How fluorescent proteins blink
Fluorescent proteins from the GFP family are remarkable markers for cell imaging. Their weak photostability, however, constitutes their principal disadvantage. If one observes under the microscope a single fluorescent molecule (a fluorescent protein, or an organic dye for example), blinking can be immediately noticed: fluorescence is not constant over time, but alternates between bright and dark periods. In the case of GFP’s, the molecular and structural origin of blinking remains mysterious. Excited states reactions can generate a transient loss of fluorescence, such as intersystem crossing to the triplet state, chromophore protonation, or chromophore isomerization. Another possibility consists in photo-induced electron transfer, which results in the production of a radical species that is unstable and nonfluorescent. In this work, we have provided evidence for such a radical species, which was generated by x-rays from the ESRF. By combining crystallography, Raman spectroscopy, and absorption and fluorescence spectroscopy, we could show that the radical state is characterized by a severe distortion of the chromophore, which accounts for the loss of fluorescence.

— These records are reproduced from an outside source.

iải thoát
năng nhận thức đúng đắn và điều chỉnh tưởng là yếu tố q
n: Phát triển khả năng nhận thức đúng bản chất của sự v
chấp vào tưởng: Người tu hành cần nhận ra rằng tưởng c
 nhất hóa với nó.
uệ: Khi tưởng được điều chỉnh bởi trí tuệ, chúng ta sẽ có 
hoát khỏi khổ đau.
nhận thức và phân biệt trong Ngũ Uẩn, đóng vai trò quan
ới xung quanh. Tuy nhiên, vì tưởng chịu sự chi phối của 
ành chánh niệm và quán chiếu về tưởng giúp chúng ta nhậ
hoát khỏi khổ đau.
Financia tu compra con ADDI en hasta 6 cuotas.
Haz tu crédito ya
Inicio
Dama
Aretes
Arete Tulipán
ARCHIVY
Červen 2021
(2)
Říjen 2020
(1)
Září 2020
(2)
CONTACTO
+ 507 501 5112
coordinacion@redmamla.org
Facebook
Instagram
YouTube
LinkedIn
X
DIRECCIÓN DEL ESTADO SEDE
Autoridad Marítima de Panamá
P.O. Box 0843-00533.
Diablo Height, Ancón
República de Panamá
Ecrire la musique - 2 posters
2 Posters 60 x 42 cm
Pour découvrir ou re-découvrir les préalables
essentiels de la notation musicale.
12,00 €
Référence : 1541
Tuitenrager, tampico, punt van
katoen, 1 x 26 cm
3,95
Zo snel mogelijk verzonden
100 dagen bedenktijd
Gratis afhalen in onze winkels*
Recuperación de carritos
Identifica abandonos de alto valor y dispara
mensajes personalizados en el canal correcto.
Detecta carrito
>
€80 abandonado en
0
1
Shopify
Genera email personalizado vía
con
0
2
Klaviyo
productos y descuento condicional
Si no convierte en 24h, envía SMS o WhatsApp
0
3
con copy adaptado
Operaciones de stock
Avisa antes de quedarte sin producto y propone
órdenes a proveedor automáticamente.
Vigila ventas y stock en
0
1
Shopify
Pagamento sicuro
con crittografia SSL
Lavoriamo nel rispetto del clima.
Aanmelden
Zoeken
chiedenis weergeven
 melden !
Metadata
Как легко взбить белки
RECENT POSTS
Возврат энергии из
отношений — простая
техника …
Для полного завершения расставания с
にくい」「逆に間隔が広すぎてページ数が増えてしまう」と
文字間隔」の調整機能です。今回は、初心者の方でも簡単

This is the first study showing a fluorescent protein in a transiently off state. This study could allow the development of more photostable variants. The work also highlights the importance of electron transfer reactions in fluorescent proteins.
Virgile Adam, Philippe Carpentier, Sebastien Violot, Mickaël Lelimousin, Claudine Darnault, G. Ulrich Nienhaus & Dominique Bourgeois, "Structural Basis of X-ray Induced Photobleaching in a Photoactivatable Green Fluorescent Protein”, J. Am. Chem. Soc., (2009), 131:18063–18065 DOI: 10.1021/ja907296v.